In February 2016, the FASB issued a new lease accounting standard requiring the recognition of lease assets and liabilities on the balance sheet. This standard is effective beginning in the first quarter of 2019; early adoption is permitted. The Company does not expect the adoption of this standard to have a material impact on its consolidated financial statements.

 

In June 2016, the FASB issued ASU 2016-13, “Financial Instruments - Credit Losses: Measurement of Credit Losses on Financial Instruments.” With respect to assets measured at amortized cost, such as held-to-maturity assets, the update requires presentation of the amortized cost net of a credit loss allowance.
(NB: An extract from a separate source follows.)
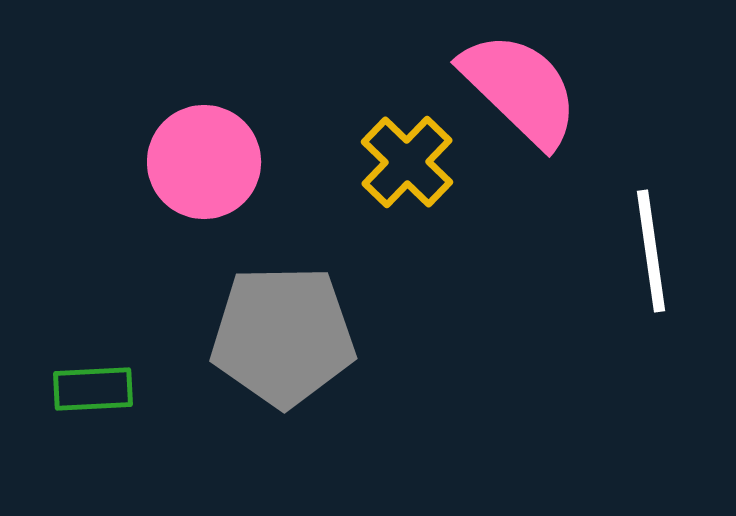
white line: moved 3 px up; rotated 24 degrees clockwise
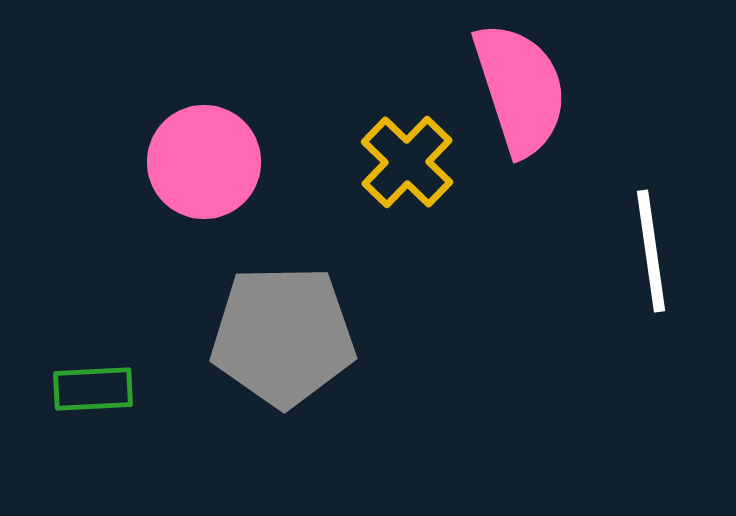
pink semicircle: rotated 28 degrees clockwise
The update eliminates the probable initial recognition threshold that was previously required prior to recognizing a credit loss on financial instruments. The credit loss estimate can now reflect an entity’s current estimate of all future expected credit losses as opposed to the previous standard, when an entity only considered past events and current conditions. With respect to available for sale debt securities, the update requires that credit losses be presented as an allowance rather than as a write-down. The update is effective beginning in the first quarter of 2020; early adoption is permitted. The Company does not expect the adoption of this standard to have a material impact on its consolidated financial statements.

 

In May 2017, the FASB issued “ASU No. 2017-09, “Compensation-Stock Compensation (Topic 718): Scope of Modification Accounting,” which clarifies when a change to terms or conditions of a share-based payment award must be accounted for as a modification. The new guidance requires modification accounting if the vesting condition, fair value or the award classification is not the same both before and after a change to the terms and conditions of the award. The new guidance is effective on a prospective basis beginning on January 1, 2018 and early adoption is permitted. The Company does not expect the adoption of this standard to have a material impact on its consolidated financial statements.

 

In July 2017, the FASB issued ASU 2017-11, which includes Part I “Accounting for Certain Financial Instruments with Down Round Features” and Part II “Replacement of the Indefinite Deferral for Mandatorily Redeemable Financial Instruments of Certain Nonpublic Entities and Certain Mandatorily Redeemable Non-Controlling Interests With a Scope Exception”. The ASU makes limited changes to the Board’s guidance on classifying certain financial instruments as either liabilities or equity. The ASU’s objective is to improve (1) the accounting for instruments with “down-round” provisions and (2) the readability of the guidance in ASC 480 on distinguishing liabilities from equity by replacing the indefinite deferral of certain pending content with scope exceptions. This standard is effective beginning in the first quarter of 2019; early adoption is permitted. The Company early adopted the standard, retrospectively, for each prior period presented in these financial statements.